**Requirement**
Lines in the entries below where the word "Josephson" shows up should each be copied.

**Extracted data**
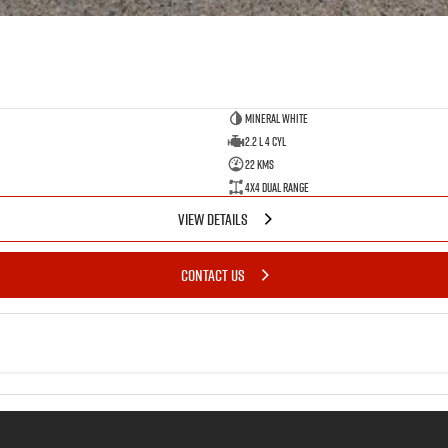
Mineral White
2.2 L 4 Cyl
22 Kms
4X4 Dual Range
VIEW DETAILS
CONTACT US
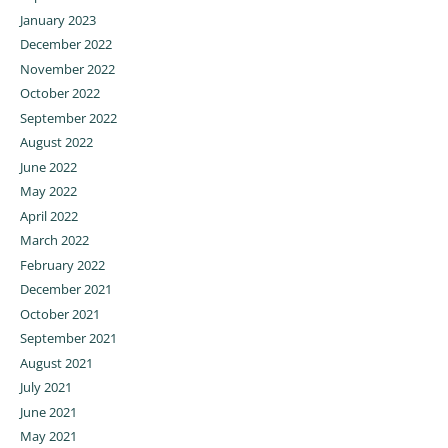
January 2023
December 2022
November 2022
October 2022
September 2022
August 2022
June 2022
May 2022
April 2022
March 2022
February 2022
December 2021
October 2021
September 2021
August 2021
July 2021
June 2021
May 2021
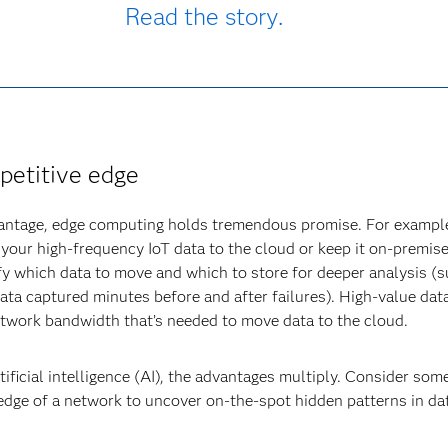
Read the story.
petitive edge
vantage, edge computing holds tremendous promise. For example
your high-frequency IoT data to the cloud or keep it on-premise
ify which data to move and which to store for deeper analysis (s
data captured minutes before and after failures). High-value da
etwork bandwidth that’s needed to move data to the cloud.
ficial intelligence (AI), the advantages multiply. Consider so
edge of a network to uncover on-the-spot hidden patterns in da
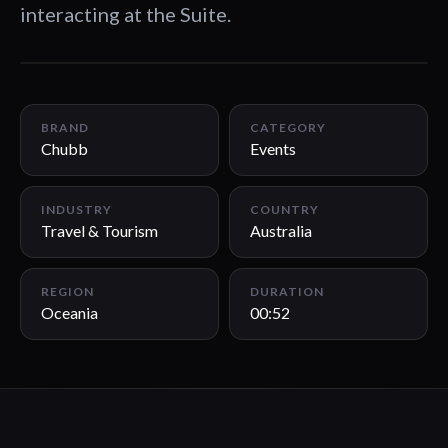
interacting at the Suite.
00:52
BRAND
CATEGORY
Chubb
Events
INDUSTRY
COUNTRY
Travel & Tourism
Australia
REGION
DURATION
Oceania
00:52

--

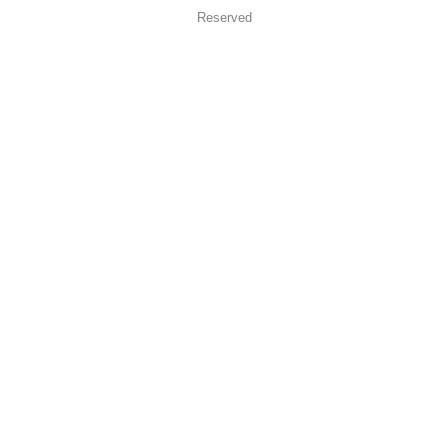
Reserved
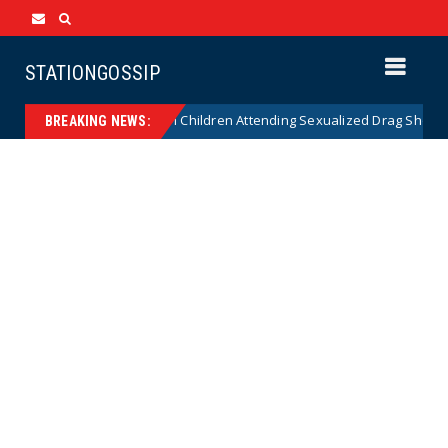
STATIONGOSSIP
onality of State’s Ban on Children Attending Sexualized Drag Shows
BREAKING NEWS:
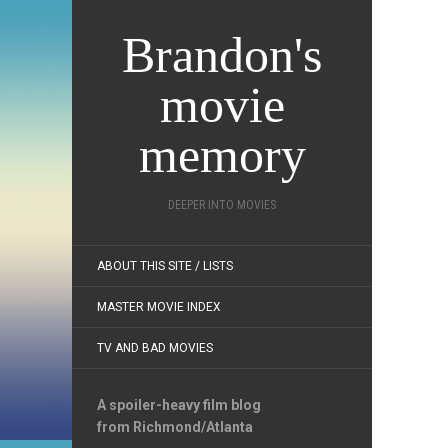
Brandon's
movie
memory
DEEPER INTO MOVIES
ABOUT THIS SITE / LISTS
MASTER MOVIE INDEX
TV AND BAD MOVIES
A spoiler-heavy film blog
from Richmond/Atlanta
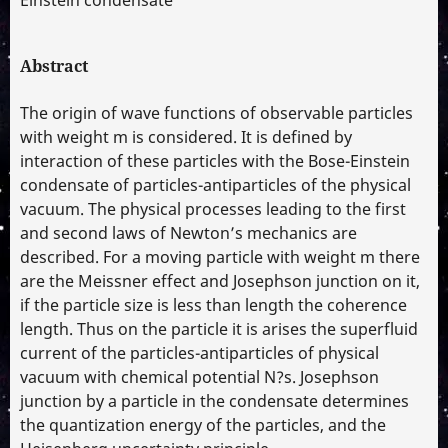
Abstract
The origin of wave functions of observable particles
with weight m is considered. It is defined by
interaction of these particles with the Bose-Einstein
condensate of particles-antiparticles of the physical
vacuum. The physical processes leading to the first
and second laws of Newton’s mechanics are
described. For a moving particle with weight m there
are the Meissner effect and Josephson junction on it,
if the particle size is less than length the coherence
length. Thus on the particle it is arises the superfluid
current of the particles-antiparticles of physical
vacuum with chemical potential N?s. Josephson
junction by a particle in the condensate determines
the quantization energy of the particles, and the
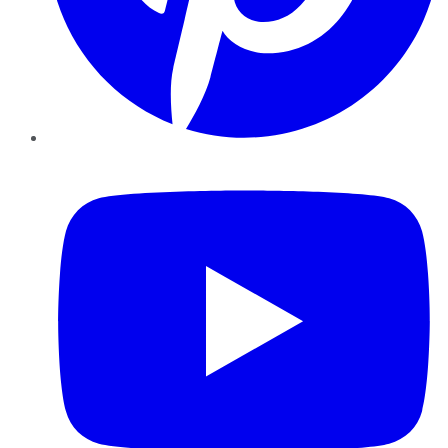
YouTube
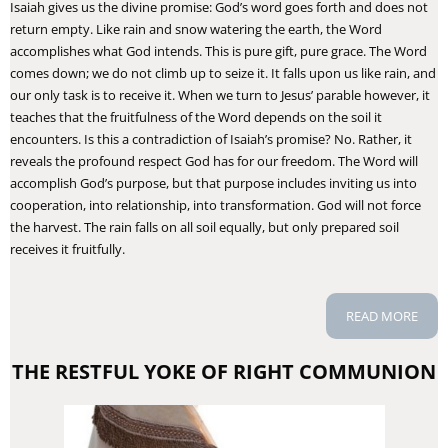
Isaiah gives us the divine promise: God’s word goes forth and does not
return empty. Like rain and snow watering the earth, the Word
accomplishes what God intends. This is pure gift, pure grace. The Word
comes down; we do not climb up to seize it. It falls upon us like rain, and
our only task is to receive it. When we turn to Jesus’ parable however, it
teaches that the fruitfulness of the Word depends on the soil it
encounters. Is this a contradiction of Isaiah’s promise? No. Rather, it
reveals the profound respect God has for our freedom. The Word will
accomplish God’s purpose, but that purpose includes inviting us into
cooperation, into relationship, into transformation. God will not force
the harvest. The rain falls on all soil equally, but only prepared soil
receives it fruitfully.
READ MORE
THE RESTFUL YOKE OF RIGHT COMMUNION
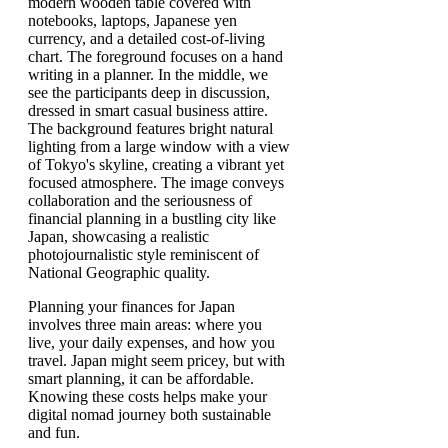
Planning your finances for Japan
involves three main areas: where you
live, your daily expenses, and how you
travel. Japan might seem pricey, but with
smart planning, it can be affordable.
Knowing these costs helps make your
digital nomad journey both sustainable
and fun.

**Response to this task**
are the Meissner effect and Josephson junction on it,
vacuum with chemical potential N?s. Josephson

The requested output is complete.